Hello there, reader, and welcome to another issue of your favourite newsletter - Kat’s Kable. I’m just wrapping up my 10-day long vacation in the US, and it’s been all kinds of amazing! After my almost 5 year stint earlier, I’m reminded of the things I missed - the beauty and abundance of this country, the diversity, the focus on technology, and I’m also reminded of the things I don’t particularly like - the car dependence, the deprioritization of community, and the focus on materiality. It’s been wonderful, though, and I’ll be sad to leave.
As always, though, ten great things to read. I’ll leave you to it.
1 Velocity Is the New Authority. Here’s Why - Om Malik
Interesting premise and I found myself nodding quite a lot while reading this piece. Good food for thought:
Authority used to be the organizing principle of information, and thus the media. You earned attention by being right, by being first in discovery, or by being big enough to be the default. That world is gone. The new and current organizing principle of information is velocity.
What matters now is how fast something moves through the network: how quickly it is clicked, shared, quoted, replied to, remixed, and replaced. In a system tuned for speed, authority is ornamental. The network rewards motion first and judgment later, if ever. Perhaps that’s why you feel you can’t discern between truths, half-truths, and lies.
2 The Information - The New Yorker
Interesting complementary essay to the previous one - this is in fact from 2011, and Alan Gopnik writes about the new information age that we were entering then. It honestly feels like we’re entering a new information age every five years?
3 The Secret to Success Is ‘Monotasking’ - The Atlantic
David Epstein is well known for his books, in particular Range which was published in 2019 and talks about the strengths of generalists in an era of increasing professional specialization. This particular piece is an excerpt from his upcoming book Inside the Box: How Constraints Make Us Better, which talks about constraints like deadlines and how those actually improve our productivity and ability to work on challenging projects.
4 Mentabolism - Blundercheck
I really loved this essay. Timber Stinson-Schroff coins a new term called “mentabolism” - how we transform information into sustained performance. The idea is that we need a way to think about performance in the knowledge economy, and how to think about overall output across a career and not just raw intellectual ability. His theory is that you need to be an endurance athlete - you don’t need to blow it out of the park, but you need to have staying power and allow low-level stressors to build up your capacity over time. Quite cool and honestly a way of thinking that I’ll be using for my own career.
5 What Causes Lightning? The Answer Keeps Getting More Interesting. - Quanta Magazine
Whoa - I didn’t know how complicated lightning is, and how incomplete our knowledge of it is, too. I used to think it was simple - there’s enough charge in the air to cause a high electric field and breakdown of the atmosphere, and boom, lightning. But it’s not so simple! The high electric field can be caused by all sorts of esoteric causes - cosmic ray showers, gamma ray bursts arising from sharp ice clouds? Wow?
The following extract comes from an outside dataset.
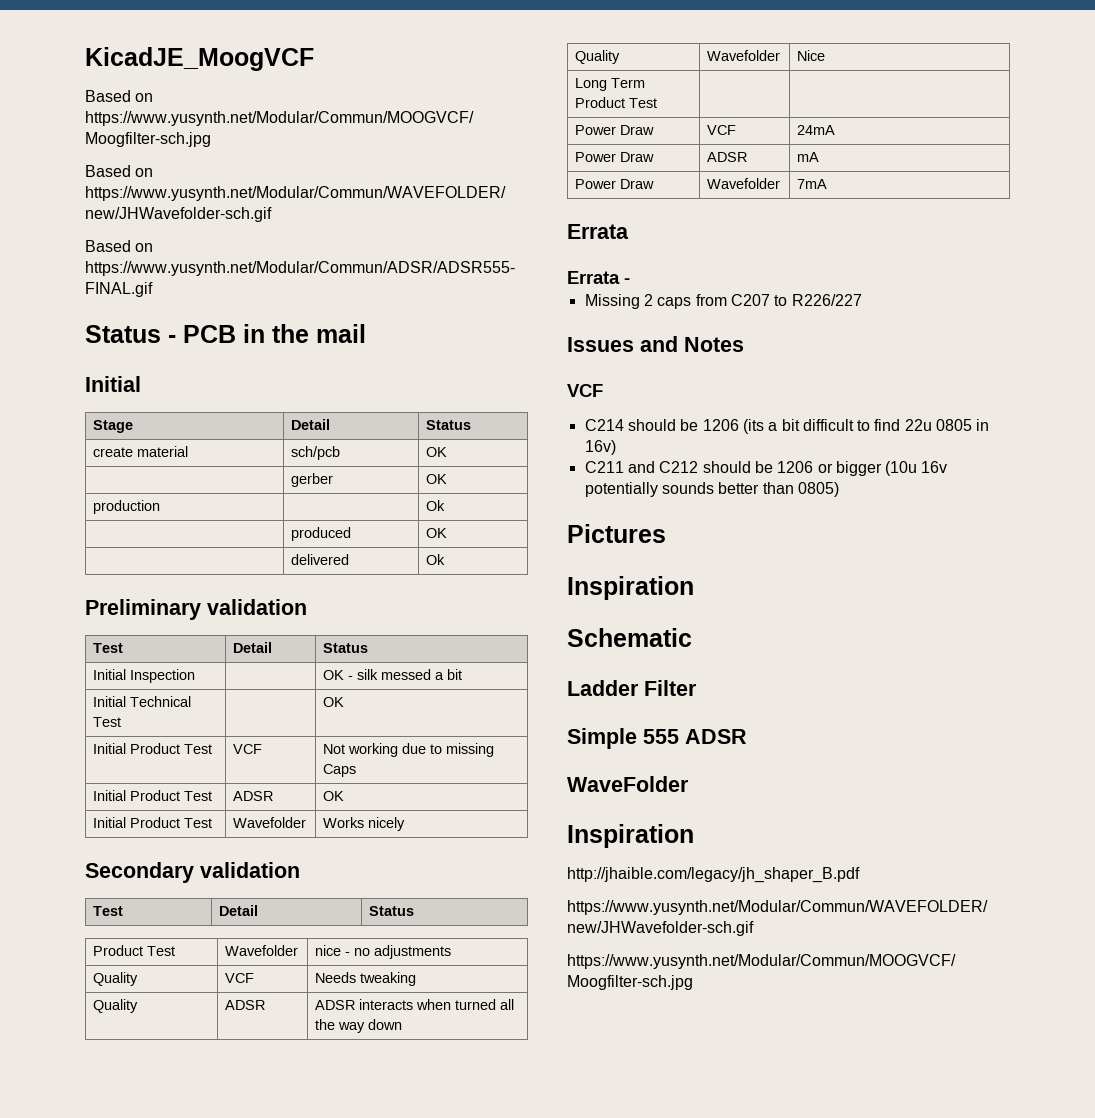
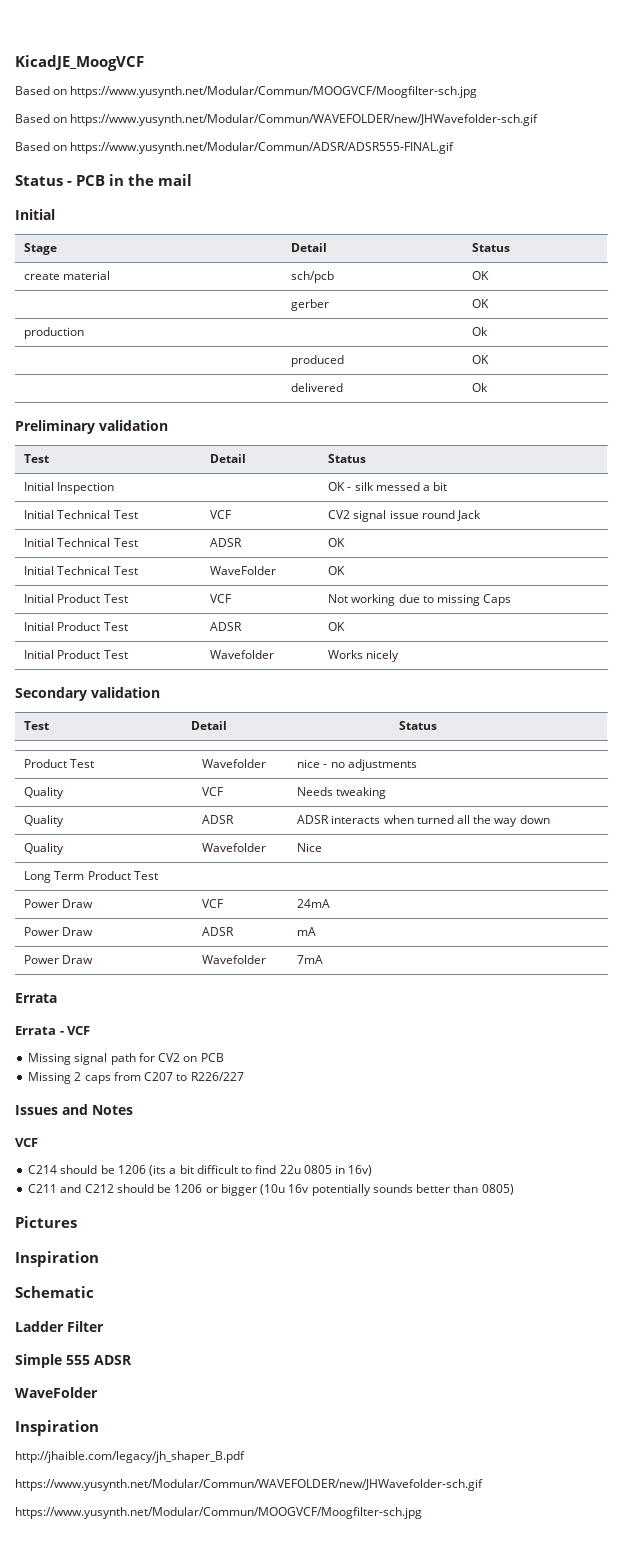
(122, 722) none -> [210,510,232,519] [328,510,482,522] [24,538,138,547] [210,538,243,547] [328,538,346,547] [24,566,138,575] [210,566,277,575] VCF | CV2 signal issue round Jack // Initial Technical Test | ADSR | OK // Initial Technical Test | WaveFolder
(630, 281) none -> [67,1026,91,1035] [28,1053,224,1065] VCF // Missing signal path for CV2 on PCB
6 Island of Secrets - The Atavist
I’ve been on a kick of reading the backissues of Atavist (lots recently!). I last shared The Extra Mile (issue #385) and Watch It Burn (issue #383). This 2011 piece is about John Lane, an American geologist, who mounted ambitious cave expeditions in Borneo and then got pulled into the massive sidequest of proving the existence of an animal called the tree kangaroo.

7 China’s technology long game - High Capacity (Kyle Chan’s Substack)
“What reading through China’s Five-Year Plans reveals about its evolving tech strategy–and its plans for the industries of the future.”
Pretty interesting read about China’s overall technology plans - I would pair this with The Aluminum Tech Stack (issue #390).
8 Silicon Valley Is Bracing for a Permanent Underclass - The New York Times
Interesting letter to the editor in the NYT (which you might have trouble accessing, sorry!) about the “permanent underclass” - the increasing inequality that AI will bring and accelerate, but also the strange sense of solidarity between white-collar and blue-collar workers (who are both anxious about the rising inequality and escaping the underclass). Honestly a bit surreal.
9 Never Die - Victory Journal
So good! Victory Journal is a sports publication and I’ve shared 3100 in issue #355, which is about the world’s longest foot race around a single city block in NYC. This piece is about one person - Spencer Seabrooke, who is a slackliner. Slacklining is terrifying to me - it’s about crossing a chasm while on a slack piece of thread connecting the start and finish points. It’s a great piece - about him, the difficulty of his task, and how others rally around him.

10 On Being a Dad - Derek Thompson’s website
Such a touching and thoughtful piece on the process of becoming a dad and the way it adds richness to life.